Employers have the right to select the treating physician for an employee who is injured at work.
First Right of Selection
In Colorado, employers have the right to select the treating physician (referred to as the "authorized treating physician") for an employee who is injured at work. This is known as the first right of selection. The employer's right to selection is triggered once the employer learns of the on-the-job injury.
Once the employer receives notice of the injury, the employer must then provide the employee with a list of at least two physicians or two corporate medical providers (for example, a physician practice group). The employee then must select a treating physician from the list. Employees who do not see an authorized treating physician are responsible for the full costs of treatment of an unauthorized physician.
The employer's first right of selection will be waived if:
"The employer does not offer the services of a physician or corporate medical practice at the time the employer is notified of the employee's injury
"The physician authorized by the employer refuses to accept the employee as a patient or refuses to offer treatment to the employee for non-medical reasons.

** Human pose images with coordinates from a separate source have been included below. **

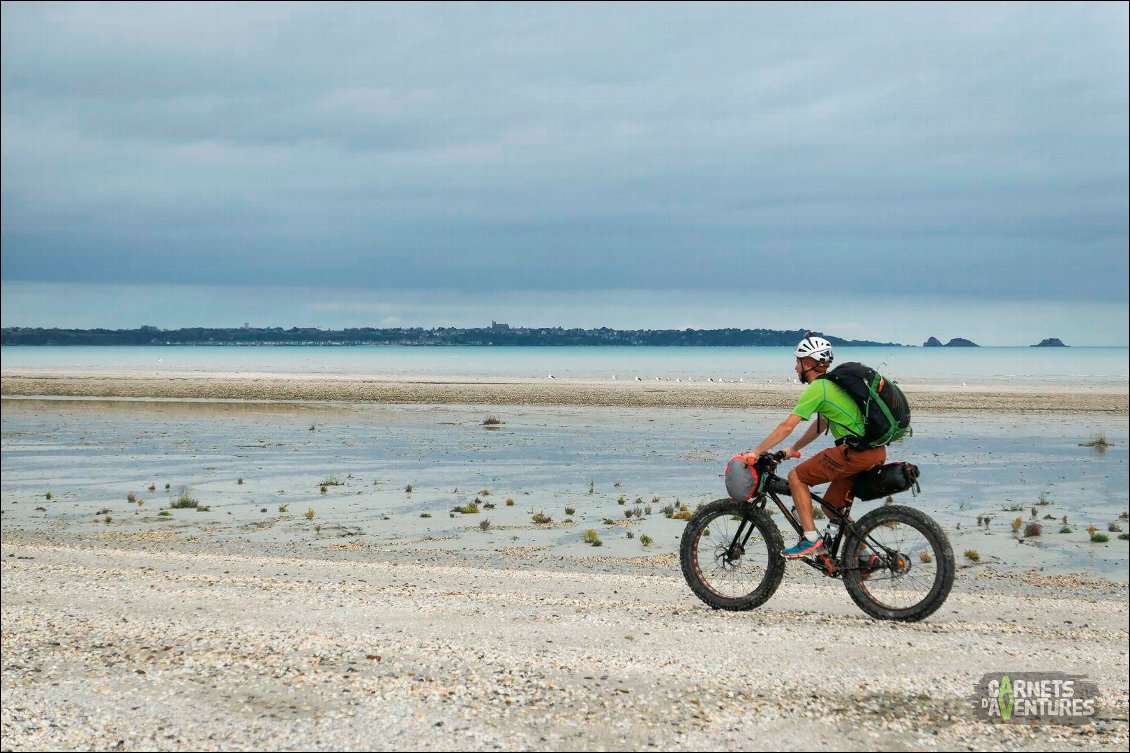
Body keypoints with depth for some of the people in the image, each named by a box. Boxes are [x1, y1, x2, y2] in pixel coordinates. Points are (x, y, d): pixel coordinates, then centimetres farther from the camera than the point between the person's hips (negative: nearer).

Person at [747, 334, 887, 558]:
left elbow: (787, 427, -11)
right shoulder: (832, 383, 21)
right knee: (832, 506, 18)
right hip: (876, 452, 9)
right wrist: (793, 449, 31)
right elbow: (821, 424, 30)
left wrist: (755, 453, -6)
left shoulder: (817, 388, -8)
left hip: (857, 452, -9)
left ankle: (811, 540, -4)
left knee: (796, 477, -2)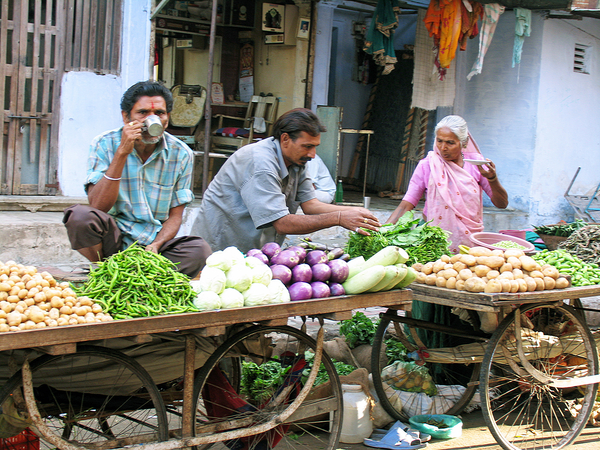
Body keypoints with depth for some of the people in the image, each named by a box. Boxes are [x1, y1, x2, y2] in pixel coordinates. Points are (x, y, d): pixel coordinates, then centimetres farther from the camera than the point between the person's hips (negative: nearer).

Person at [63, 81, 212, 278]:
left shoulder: (181, 154, 0)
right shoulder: (104, 145, -5)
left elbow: (174, 216, 3)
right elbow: (98, 207, -17)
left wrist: (155, 245, -18)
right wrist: (122, 152, -22)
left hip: (156, 242, 2)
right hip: (113, 242, -1)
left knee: (199, 249, -28)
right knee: (80, 216, -32)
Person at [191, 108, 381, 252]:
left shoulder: (296, 161, 4)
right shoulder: (260, 164, -25)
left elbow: (310, 205, 0)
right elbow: (282, 224, -30)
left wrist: (353, 211, -14)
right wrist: (338, 218, -31)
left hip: (257, 249, 8)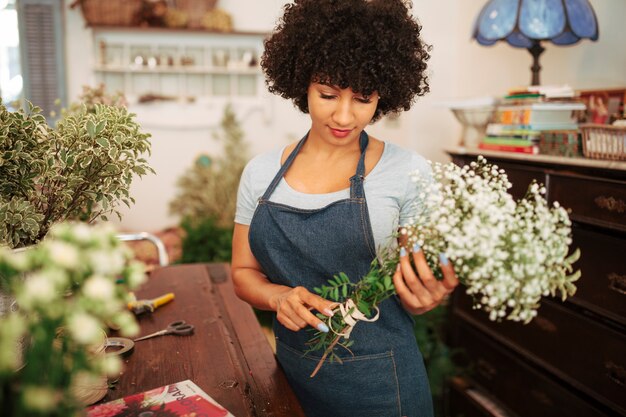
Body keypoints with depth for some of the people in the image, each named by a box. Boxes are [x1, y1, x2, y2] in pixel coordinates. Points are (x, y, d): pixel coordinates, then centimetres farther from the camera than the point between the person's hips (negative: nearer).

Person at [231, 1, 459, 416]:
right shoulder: (261, 172, -3)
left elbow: (419, 291, -4)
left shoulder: (409, 172, -12)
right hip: (292, 369, 3)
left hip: (376, 380, -3)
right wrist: (280, 297, -17)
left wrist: (420, 298, -27)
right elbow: (244, 272, 3)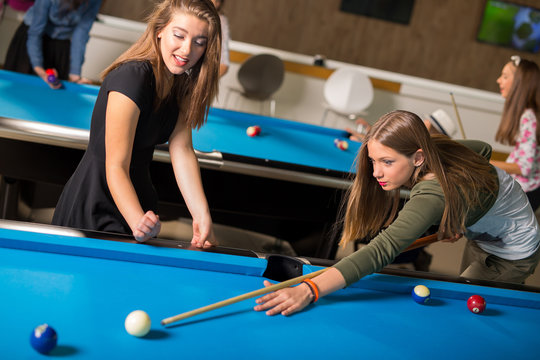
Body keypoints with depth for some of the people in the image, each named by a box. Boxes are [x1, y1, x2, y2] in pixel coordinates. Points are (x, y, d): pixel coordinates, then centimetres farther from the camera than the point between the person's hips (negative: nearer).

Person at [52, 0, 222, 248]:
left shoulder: (181, 86, -2)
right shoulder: (132, 77, -26)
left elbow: (182, 151, -10)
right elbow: (116, 168, -28)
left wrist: (201, 215, -22)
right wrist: (138, 220, -45)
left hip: (137, 201, 8)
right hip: (96, 211, -8)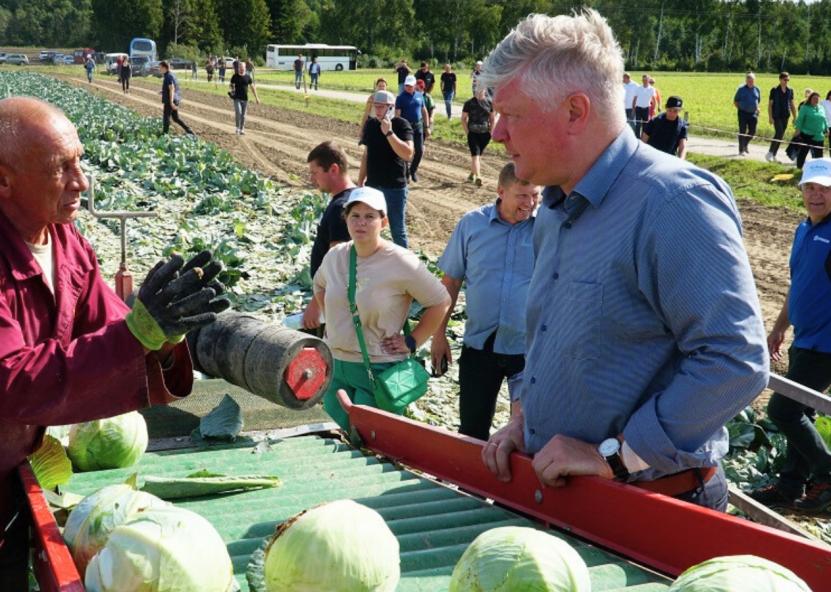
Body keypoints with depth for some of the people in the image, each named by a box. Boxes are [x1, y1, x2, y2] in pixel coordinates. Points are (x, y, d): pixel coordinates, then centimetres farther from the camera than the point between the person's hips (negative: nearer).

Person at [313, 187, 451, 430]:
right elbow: (319, 285, 25)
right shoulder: (335, 256, 2)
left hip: (379, 369, -6)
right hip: (334, 365, 6)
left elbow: (440, 302, -8)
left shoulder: (401, 263, -15)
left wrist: (411, 342, -9)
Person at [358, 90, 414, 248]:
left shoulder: (401, 125, -11)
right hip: (372, 185, 5)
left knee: (398, 230, 3)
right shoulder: (370, 124, 4)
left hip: (395, 187, -5)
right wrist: (360, 181, 12)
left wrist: (389, 132, -29)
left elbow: (408, 154, -25)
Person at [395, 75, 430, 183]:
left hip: (418, 126, 4)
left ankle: (413, 170, 24)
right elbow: (397, 114, -9)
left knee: (420, 150, 3)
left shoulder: (419, 97, 9)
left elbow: (424, 112, 15)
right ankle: (406, 173, 12)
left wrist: (427, 127, 11)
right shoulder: (401, 98, -4)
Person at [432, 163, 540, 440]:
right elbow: (451, 281, 5)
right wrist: (439, 334, 6)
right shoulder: (472, 223, -2)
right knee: (472, 431, 13)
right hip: (479, 344, 2)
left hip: (529, 348, -1)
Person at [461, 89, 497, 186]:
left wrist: (491, 131, 2)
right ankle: (478, 177, -19)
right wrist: (467, 132, -5)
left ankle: (472, 174, 29)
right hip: (473, 133, -3)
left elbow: (493, 118, 13)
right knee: (475, 155, -12)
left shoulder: (489, 103, 5)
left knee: (479, 155, 13)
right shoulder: (469, 103, -1)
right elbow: (463, 118, 3)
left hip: (485, 134, 3)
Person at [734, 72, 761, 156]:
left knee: (752, 131, 1)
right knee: (742, 132, -1)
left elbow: (758, 100, 21)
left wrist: (757, 108, 5)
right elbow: (735, 101, 5)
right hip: (743, 113, -3)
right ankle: (741, 150, 6)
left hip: (753, 113, 3)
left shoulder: (757, 89, 8)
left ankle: (745, 144, 27)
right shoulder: (741, 89, -1)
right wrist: (739, 109, -4)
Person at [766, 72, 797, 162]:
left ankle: (774, 155, 16)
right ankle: (769, 153, -8)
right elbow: (770, 104, -5)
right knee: (778, 133, -18)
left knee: (781, 136, 7)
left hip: (785, 117, 5)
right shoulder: (774, 90, -5)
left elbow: (792, 105, 14)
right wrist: (770, 117, -12)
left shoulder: (790, 90, 8)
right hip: (776, 116, -5)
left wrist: (795, 117, 11)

In either situation, the employee's secondary rights to selection are triggered and the employee may choose a doctor of his or her preference for treatment. The employer's insurance company will be responsible for the costs of treatment.
The employer does not lose its rights to selection of the treating physician just because the employee fails to notify the employer immediately of the injury. The employer's rights are triggered once it receives notice of the injury, even if this is days after the injury occurred.
In situations requiring emergency medical treatment, injured employees are not required to notify their employers of the injury prior to seeking treatment. Rather, after the emergency has passed, the employee then should notify the employer of the injury. At that time, the employer has the right to select the treating physician and should provide the employee with the list of authorized options.
It is important to note that some people are under the impression that their own health insurer or another insurance policy (such as a car insurance policy) will pay for treatment that their employer's insurance company will not cover. This may not be true. Many insurance policies have a disclaimer stating they will not pay for treatment for workplace injuries, leaving the injured worker with the responsibility to pay for the costs of treatment not covered by their employer's insurer.
The general rule is that once an injured employee sees the employer-authorized physician, the employee only can see an unauthorized doctor if he or she pays for the expenses out-of-pocket.
However, an employee may be able to change doctors. The employee may submit a written request for permission to see his or her own physician to the insurance company. The request must be for medical treatment, and not just an evaluation. Also, the request must provide the name of the current authorized treating physician and the name of the requested new physician. The insurance company is under no obligation to grant the request. However, if the insurance company does not respond to the request within 20 days of the date the letter was mailed, then the insurer waives its rights to object and the employee can proceed with his or her own doctor, at the insurance company's expense.
Colorado law also provides a one-time change in the authorized treating physician. However, employees are not allowed to choose their own physician. The change only can be to another provider on the employer's list of authorized physicians. The transfer request can be denied if it poses a health or safety risk to the employee. The request must be made within 90 days of the injury and before the employee reaches maximum medical improvement. The notice must be in writing on the approved form by the Division of Workers' Compensation and directed to the insurance company or the employer's authorized representative and the current authorized treating physician. The notice must be delivered by hand or mail to the employer, who then will provide notice to the insurance company (or authorized representative) and the current treating physician.
Employees wishing to change physicians can take an informal route as well. The employee's attorney may be able to speak with the insurance adjuster and request a change of physician. After explaining the reasons for the employee's desire to change, the insurance adjuster may agree to do so, saving the employee time and expense.